A dirigente sindical Ana Marta Lima comenta que as únicas informações que foram repassadas são de que o bancário que trabalhar no feriado deverá acertar a folga com o gestor e compensar até 31 de dezembro. "Esperamos que o banco e os gestores levem em consideração a vontade e a disponibilidade do trabalhador para escolher a data da folga, e que não seja apenas na conveniência do banco", diz Ana Marta, que orienta o bancário com problemas a procurar o Sindicato.

Antecipação

Em março,o prefeito  prefeito Bruno Covas, como medida para conter o avanço do contágio do coronavírus, antecipou os feriados municipais de Corpus Christi (11 de junho) e Dia da Consciência Negra (20 de novembro), para os dias 20 e 21 de maio.

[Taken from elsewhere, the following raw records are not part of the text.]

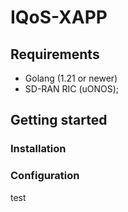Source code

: # IQoS-XAPP

## Requirements

- Golang (1.21 or newer)
- SD-RAN RIC (uONOS);

## Getting started

### Installation

### Configuration

test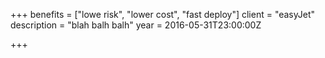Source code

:+++
benefits = ["lowe risk", "lower cost", "fast deploy"]
client = "easyJet"
description = "blah balh balh"
year = 2016-05-31T23:00:00Z

+++
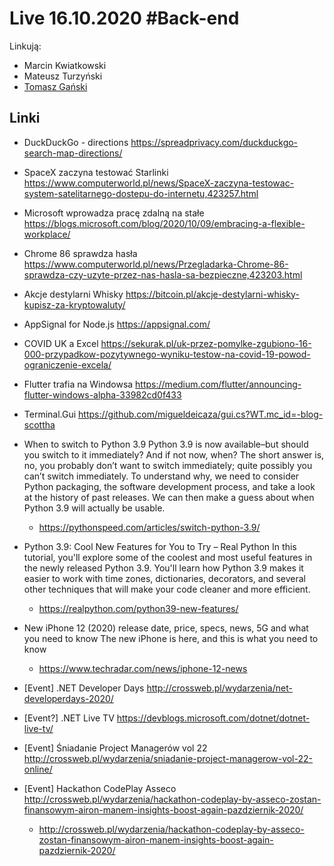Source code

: # Live 16.10.2020 #Back-end

Linkują:

- Marcin Kwiatkowski
- Mateusz Turzyński
- [Tomasz Gański](https://www.linkedin.com/in/tomaszganski)

## Linki

* DuckDuckGo - directions
  https://spreadprivacy.com/duckduckgo-search-map-directions/

* SpaceX zaczyna testować Starlinki
  https://www.computerworld.pl/news/SpaceX-zaczyna-testowac-system-satelitarnego-dostepu-do-internetu,423257.html

* Microsoft wprowadza pracę zdalną na stałe
  https://blogs.microsoft.com/blog/2020/10/09/embracing-a-flexible-workplace/

* Chrome 86 sprawdza hasła
  https://www.computerworld.pl/news/Przegladarka-Chrome-86-sprawdza-czy-uzyte-przez-nas-hasla-sa-bezpieczne,423203.html

* Akcje destylarni Whisky
  https://bitcoin.pl/akcje-destylarni-whisky-kupisz-za-kryptowaluty/

* AppSignal for Node.js
  https://appsignal.com/

* COVID UK a Excel
  https://sekurak.pl/uk-przez-pomylke-zgubiono-16-000-przypadkow-pozytywnego-wyniku-testow-na-covid-19-powod-ograniczenie-excela/

* Flutter trafia na Windowsa
  https://medium.com/flutter/announcing-flutter-windows-alpha-33982cd0f433

* Terminal.Gui
  https://github.com/migueldeicaza/gui.cs?WT.mc_id=-blog-scottha

* When to switch to Python 3.9
  Python 3.9 is now available–but should you switch to it immediately? And if not now, when? The short answer is, no, you probably don’t want to switch immediately; quite possibly you can’t switch immediately. To understand why, we need to consider Python packaging, the software development process, and take a look at the history of past releases. We can then make a guess about when Python 3.9 will actually be usable.

  * https://pythonspeed.com/articles/switch-python-3.9/
* Python 3.9: Cool New Features for You to Try – Real Python
  In this tutorial, you'll explore some of the coolest and most useful features in the newly released Python 3.9. You'll learn how Python 3.9 makes it easier to work with time zones, dictionaries, decorators, and several other techniques that will make your code cleaner and more efficient.

  * https://realpython.com/python39-new-features/
* New iPhone 12 (2020) release date, price, specs, news, 5G and what you need to know
  The new iPhone is here, and this is what you need to know

  * https://www.techradar.com/news/iphone-12-news
* [Event] .NET Developer Days
  http://crossweb.pl/wydarzenia/net-developerdays-2020/

* [Event?] .NET Live TV
  https://devblogs.microsoft.com/dotnet/dotnet-live-tv/

* [Event] Śniadanie Project Managerów vol 22
  http://crossweb.pl/wydarzenia/sniadanie-project-managerow-vol-22-online/

* [Event] Hackathon CodePlay Asseco
  http://crossweb.pl/wydarzenia/hackathon-codeplay-by-asseco-zostan-finansowym-airon-manem-insights-boost-again-pazdziernik-2020/

  * http://crossweb.pl/wydarzenia/hackathon-codeplay-by-asseco-zostan-finansowym-airon-manem-insights-boost-again-pazdziernik-2020/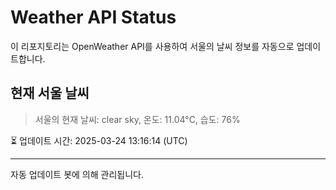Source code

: 
# Weather API Status

이 리포지토리는 OpenWeather API를 사용하여 서울의 날씨 정보를 자동으로 업데이트합니다.

## 현재 서울 날씨
> 서울의 현재 날씨: clear sky, 온도: 11.04°C, 습도: 76%

⏳ 업데이트 시간: 2025-03-24 13:16:14 (UTC)

---
자동 업데이트 봇에 의해 관리됩니다.
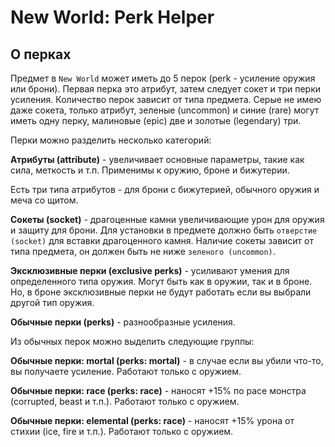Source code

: # New World: Perk Helper

## О перках

Предмет в `New World` может иметь до 5 перок (perk - усиление оружия или брони). Первая перка это атрибут, затем следует сокет и три перки усиления. Количество перок зависит от типа предмета. Серые не имею даже сокета, только атрибут, зеленые (uncommon) и синие (rare) могут иметь одну перку, малиновые (epic) две и золотые (legendary) три.

Перки можно разделить несколько категорий:

__Атрибуты (attribute)__ - увеличивает основные параметры, такие как сила, меткость и т.п. Применимы к оружию, броне и бижутерии. 

Есть три типа атрибутов - для брони с бижутерией, обычного оружия и меча со щитом. 

__Сокеты (socket)__ - драгоценные камни увеличивающие урон для оружия и защиту для брони. Для установки в предмете должно быть `отверстие (socket)` для вставки драгоценного камня. Наличие сокеты зависит от типа предмета, он должен быть не ниже `зеленого (uncommon)`.

__Эксклюзивные перки (exclusive perks)__ - усиливают умения для определенного типа оружия. Могут быть как в оружии, так и в броне. Но, в броне эксклюзивные перки не будут работать если вы выбрали другой тип оружия.

__Обычные перки (perks)__ - разнообразные усиления.

Из обычных перок можно выделить следующие группы:

__Обычные перки: mortal (perks: mortal)__ - в случае если вы убили что-то, вы получаете усиление. Работают только с оружием.

__Обычные перки: race (perks: race)__ - наносят +15% по расе монстра (corrupted, beast и т.п.). Работают только с оружием.

__Обычные перки: elemental (perks: race)__ - наносят +15% урона от стихии (ice, fire и т.п.). Работают только с оружием.
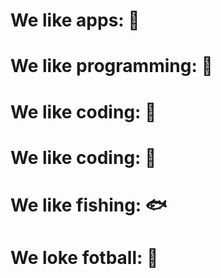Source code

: # We like apps: 🤖
# We like programming: 🥇 
# We like coding: 🥈 
# We like coding: 🥈
# We like fishing: 🐟
# We loke fotball: 🏈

Porém, na época, o movimento sindical cobrou da Fenaban que os bancos também acatassem os feriados, mas a federação dos bancos havia dito que 'a adesão a feriados definidos subitamente acarretaria “riscos sistêmicos”, ocasionados por interrupção de pagamentos, de compensação de cheques e de outras transações bancárias', mas aceitou a reivindicação do movimento sindical e pagou este dia trabalhado - a exceção foi o Santander.

Dia da Consciência Negra

A dirigente também comenta sobre o trabalho no dia 20 de Novembro e a importância de resguardar a data. "Mesmo o movimento negro tendo questionado os governantes à época, na época, quando anteciparam o feriado, as atividades deste dia, como a Marcha da Consciência Negra e outros atos virtuais, foram mantidos pela sua importância. Isso é um desrespeito com a luta do povo negro e, se não houver uma conscientização, não haverá igualdade e só contribuirá para o aumento dos casos de racismo e para a eliminação de vez, de um feriado em São Paulo, como já ocorreu em outras cidades", critica.